Plot showing distribution of age of players who died and confirming that most of the players were in 60’s and above.
qplot(life, data=deathstats, xlab="Age")
## `stat_bin()` using `bins = 30`. Pick better value with `binwidth`.

Zoom in on cause of accidental deaths
Barplot showing more than 50% of accidental deaths were on field.
accidentstat <- cricketer[which(cricketer$acd>0),]
barplot(table(accidentstat$kia), main = "Cause of death", xlab = "Status as of 1992", col=c("red","green", "blue"), names.arg=c("On field", "Other"))

Overall histogram comparisons of lifespans for All players, players who died, and accidental deaths on Field
hist(cricketer$life, main= "Lifespan of all Players", xlab = "Age")

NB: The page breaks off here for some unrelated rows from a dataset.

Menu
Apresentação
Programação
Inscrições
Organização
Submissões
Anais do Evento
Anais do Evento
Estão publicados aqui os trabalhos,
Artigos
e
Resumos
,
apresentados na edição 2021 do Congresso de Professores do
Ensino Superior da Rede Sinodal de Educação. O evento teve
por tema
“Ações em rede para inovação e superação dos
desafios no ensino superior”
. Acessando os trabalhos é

hist(deathstats$life, main= "Life span of Players who died", xlab = "Age")

hist(accidentstat$life, main= "Players who died on field", xlab = "Age")

Conclusion
From the histogram above it is clear that most of the players lived a long life, and life span of the players death was more shifted towards older age. However, the players who died due to accident were largely below the age of 50.